- Texte visé : Texte de la commission sur le projet de loi, après engagement de la procédure accélérée, relatif à la protection des enfants, (n°2841 rectifié et lettre rectificative n°, 3000)., n° 3018-A0
- Stade de lecture : 1ère lecture (1ère assemblée saisie)
- Examiné par : Assemblée nationale (séance publique)
Substituer aux alinéas 2 à 6 les deux alinéas suivants :
« Art. L. 321‑5. – Le séjour de rupture est une modalité d’accompagnement éducatif ayant pour objet la remobilisation du mineur par son éloignement temporaire de son cadre de vie habituel sur une période définie. Sa mise en œuvre est définie dans le projet pour l’enfant.

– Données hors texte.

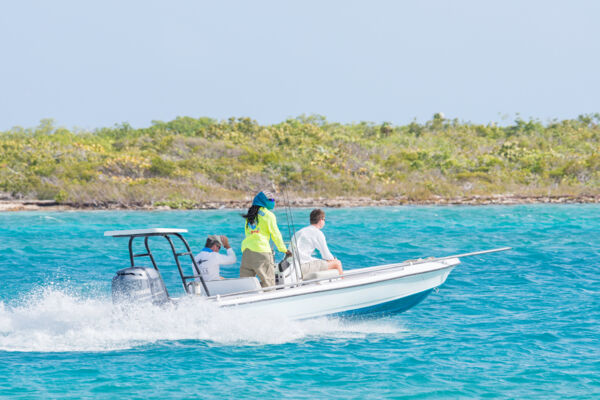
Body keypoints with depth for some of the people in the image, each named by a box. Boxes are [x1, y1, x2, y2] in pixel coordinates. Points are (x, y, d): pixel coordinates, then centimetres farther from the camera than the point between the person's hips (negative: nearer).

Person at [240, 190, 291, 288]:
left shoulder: (250, 215, 18)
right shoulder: (268, 215, 0)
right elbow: (275, 234, 1)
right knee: (268, 283, -3)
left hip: (246, 249, 6)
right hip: (261, 250, -6)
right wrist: (284, 250, 13)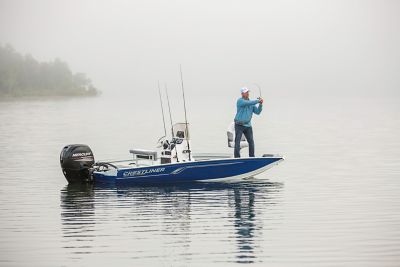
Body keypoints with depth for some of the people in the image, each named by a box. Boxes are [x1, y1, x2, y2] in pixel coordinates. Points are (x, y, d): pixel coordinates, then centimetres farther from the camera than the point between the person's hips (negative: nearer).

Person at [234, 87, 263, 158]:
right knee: (237, 141, -8)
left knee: (251, 142, 2)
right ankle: (237, 157, -7)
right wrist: (258, 101, -20)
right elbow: (248, 103, -24)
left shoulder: (251, 103, 12)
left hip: (248, 125, 5)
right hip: (239, 125, -5)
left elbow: (257, 112, 6)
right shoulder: (240, 101, -7)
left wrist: (260, 104, -8)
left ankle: (252, 157, 9)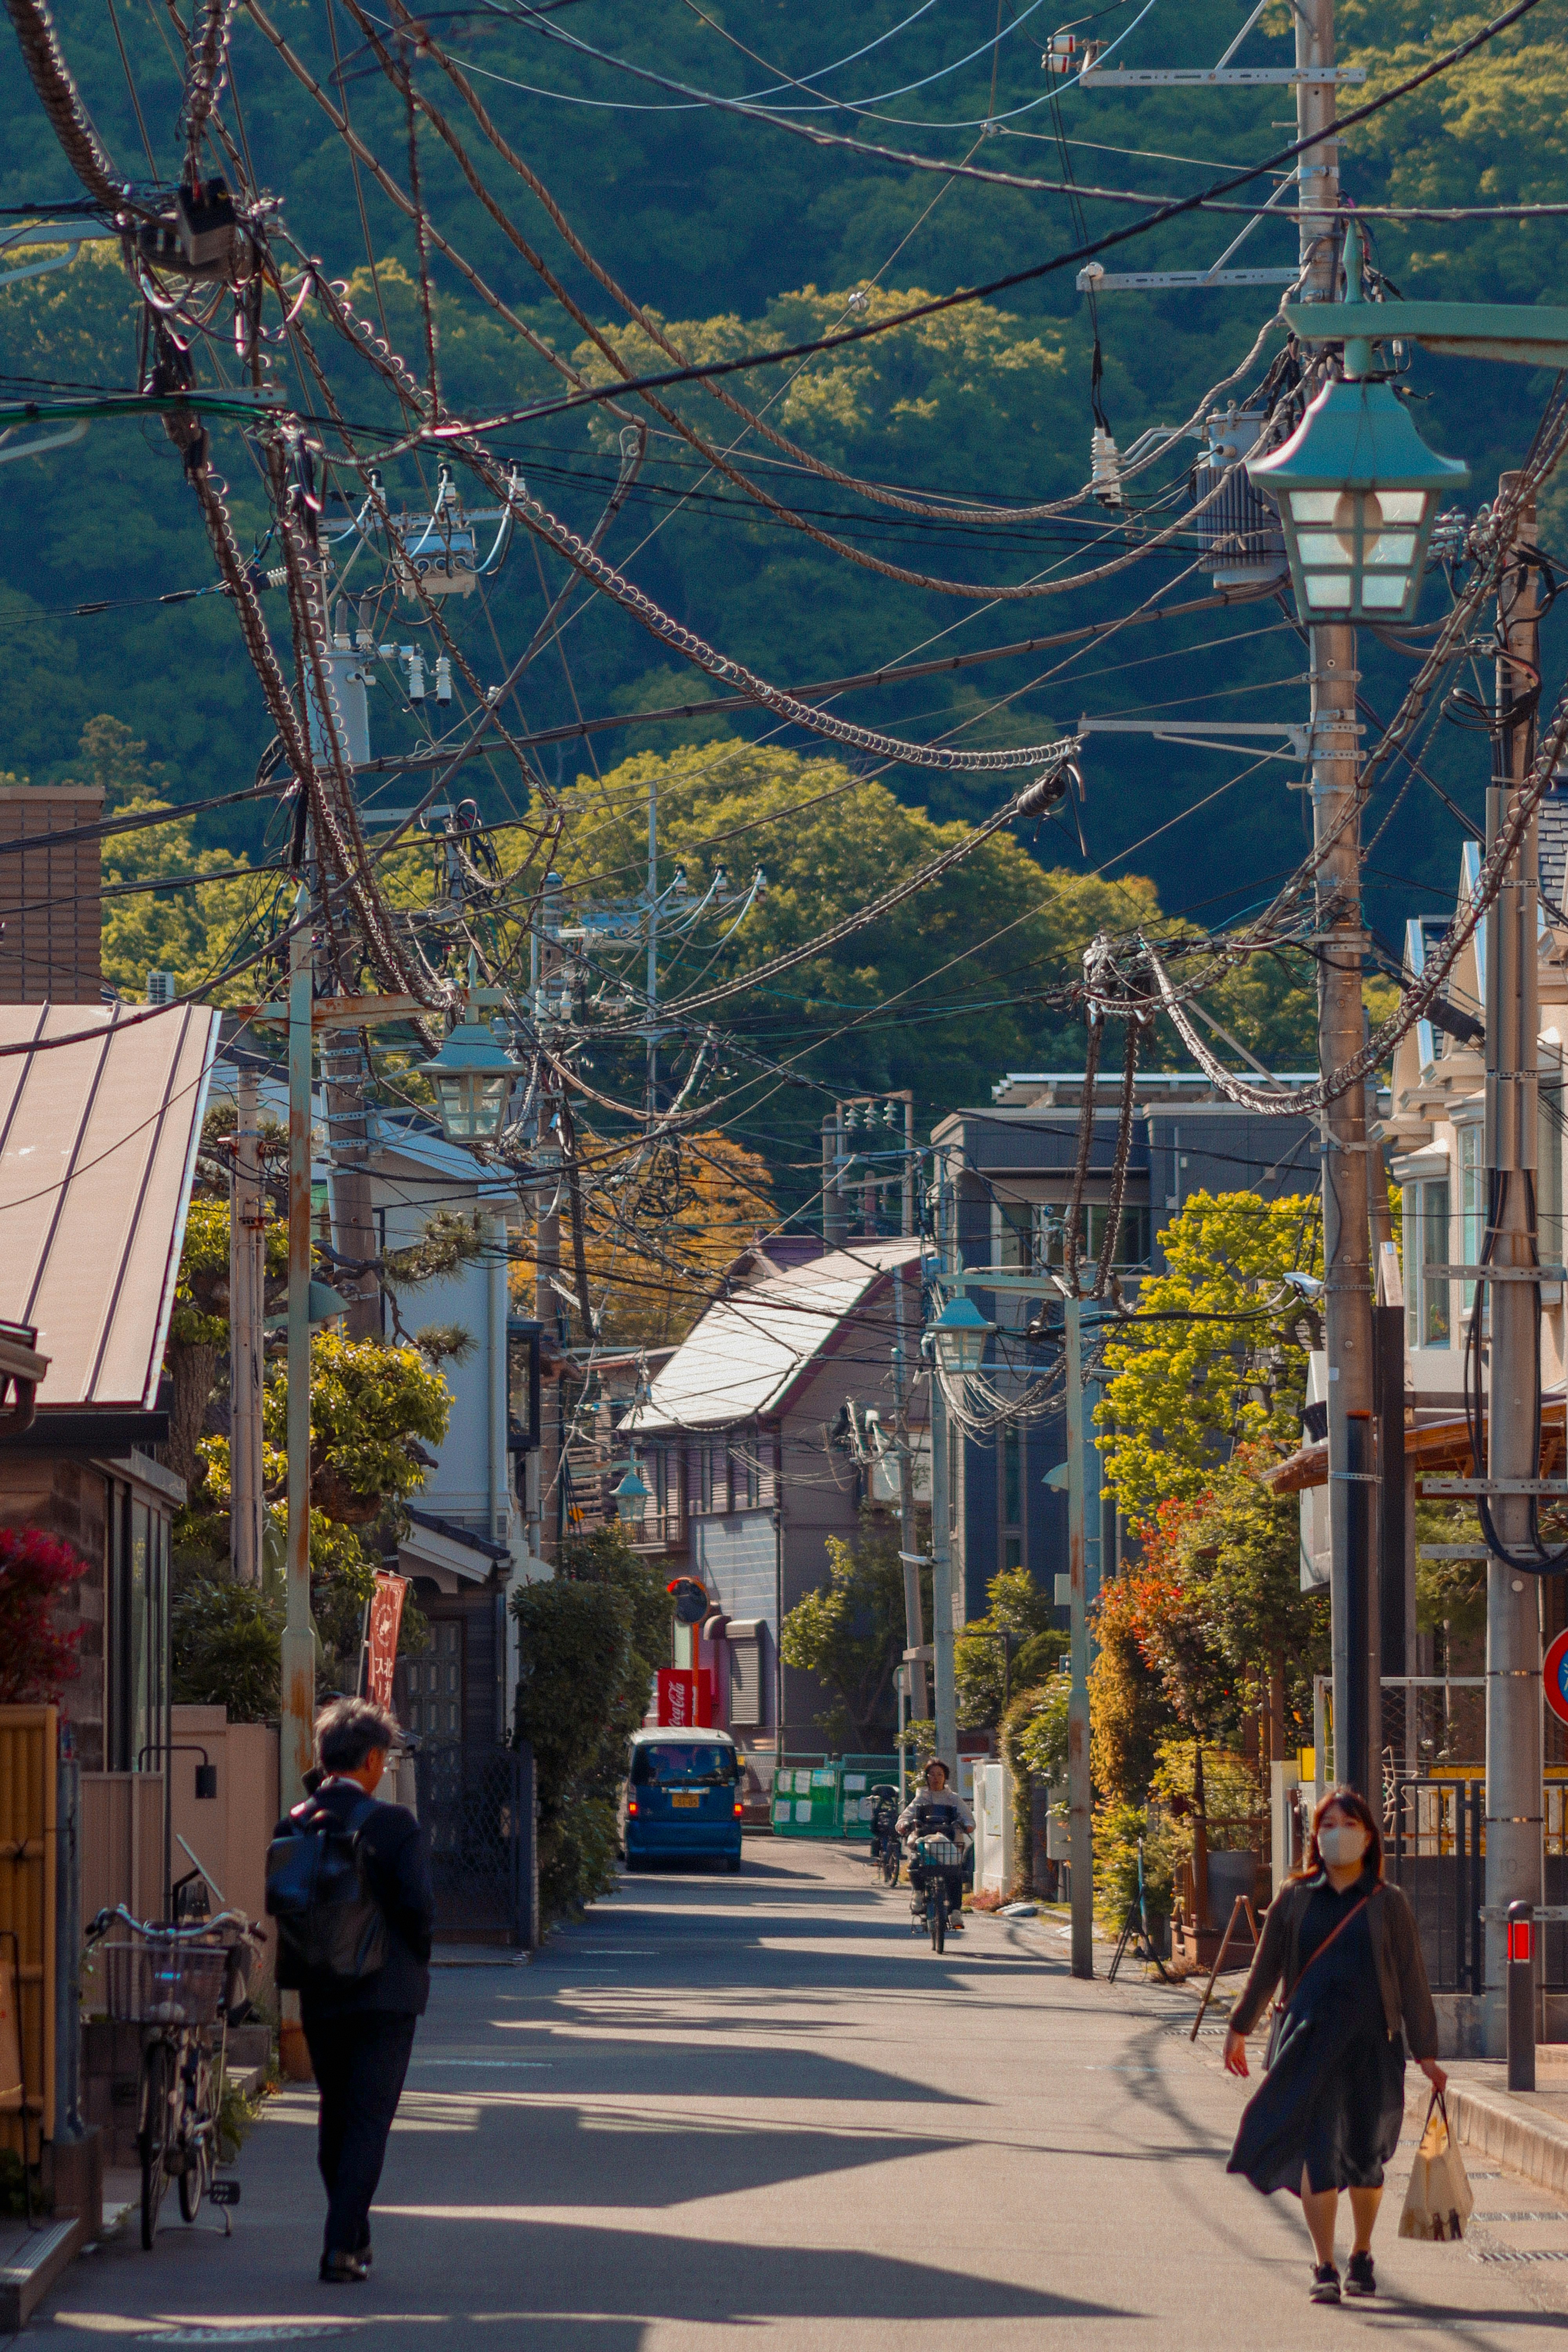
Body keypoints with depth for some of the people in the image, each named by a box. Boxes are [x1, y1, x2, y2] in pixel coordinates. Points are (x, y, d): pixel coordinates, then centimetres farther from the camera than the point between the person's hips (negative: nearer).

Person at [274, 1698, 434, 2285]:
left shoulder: (292, 1827, -1)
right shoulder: (393, 1824, -13)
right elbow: (418, 1903, -16)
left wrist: (298, 1970, 13)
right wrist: (417, 1960, 3)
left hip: (318, 1994, 4)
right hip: (386, 1992, -4)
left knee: (335, 2117, 18)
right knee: (368, 2121, -2)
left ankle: (351, 2237, 28)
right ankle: (343, 2248, -10)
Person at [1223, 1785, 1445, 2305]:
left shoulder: (1388, 1904, 4)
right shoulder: (1296, 1898, 7)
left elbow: (1411, 1980, 5)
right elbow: (1266, 1968, 15)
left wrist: (1425, 2054, 3)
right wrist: (1239, 2029, 19)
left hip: (1369, 2041, 0)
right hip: (1308, 2037, 0)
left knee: (1364, 2155, 6)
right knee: (1317, 2149, -10)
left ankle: (1362, 2256, 27)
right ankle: (1324, 2268, -9)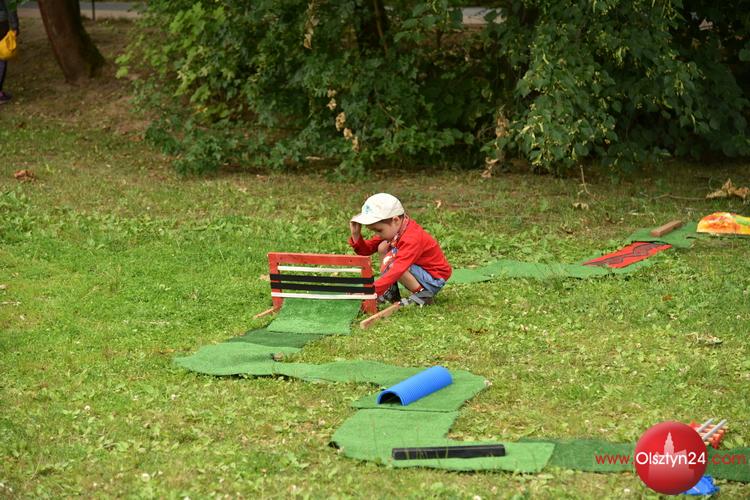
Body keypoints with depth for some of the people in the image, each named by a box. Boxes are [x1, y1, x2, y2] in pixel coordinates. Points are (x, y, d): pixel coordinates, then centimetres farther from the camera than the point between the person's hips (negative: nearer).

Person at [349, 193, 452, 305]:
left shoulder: (412, 239, -31)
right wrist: (356, 234, -18)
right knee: (383, 247, 0)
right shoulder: (391, 229, -3)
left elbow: (398, 270, -42)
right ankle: (391, 292, 2)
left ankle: (423, 295, -14)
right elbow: (366, 250, 2)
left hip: (434, 279, -9)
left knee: (392, 265, -28)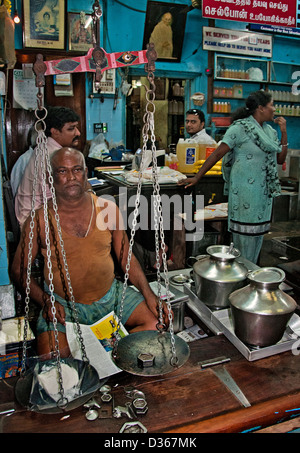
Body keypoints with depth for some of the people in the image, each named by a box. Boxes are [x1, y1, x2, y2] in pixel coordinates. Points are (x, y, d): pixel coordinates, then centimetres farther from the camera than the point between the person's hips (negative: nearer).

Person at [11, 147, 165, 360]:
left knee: (155, 322, -14)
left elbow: (127, 258, 6)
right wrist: (45, 300, -14)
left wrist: (149, 294, -5)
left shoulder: (108, 209, -2)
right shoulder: (40, 220, -8)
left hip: (110, 294, 3)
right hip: (62, 304, -2)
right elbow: (19, 270, 2)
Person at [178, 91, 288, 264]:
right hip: (245, 189, -8)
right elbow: (218, 154, -12)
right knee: (244, 232, -3)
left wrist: (284, 133, 7)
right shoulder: (240, 128, -9)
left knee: (258, 231, 11)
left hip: (264, 190, 8)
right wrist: (197, 178, -15)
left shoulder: (270, 131, 14)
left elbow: (280, 159, 16)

« Le séjour de rupture est organisé dans des conditions garantissant la sécurité de l’enfant, la continuité de son accompagnement social et éducatif ainsi que la préparation de son retour. Les conditions d’organisation des séjours de rupture, les règles particulières applicables à leur encadrement lorsqu’ils se déroulent à l’étranger, ainsi que les modalités de leur contrôle sont déterminées par un décret pris après avis du Conseil national de la protection de l’enfance. »
Cet amendement propose un cadre alternatif d'encadrement des séjours de rupture. S'il est indispensable de renforcer les garanties applicables à ces dispositifs, il convient également de préserver la souplesse nécessaire à leur mise en œuvre, compte tenu de la diversité des situations des mineurs accompagnés et des projets éducatifs développés par les structures.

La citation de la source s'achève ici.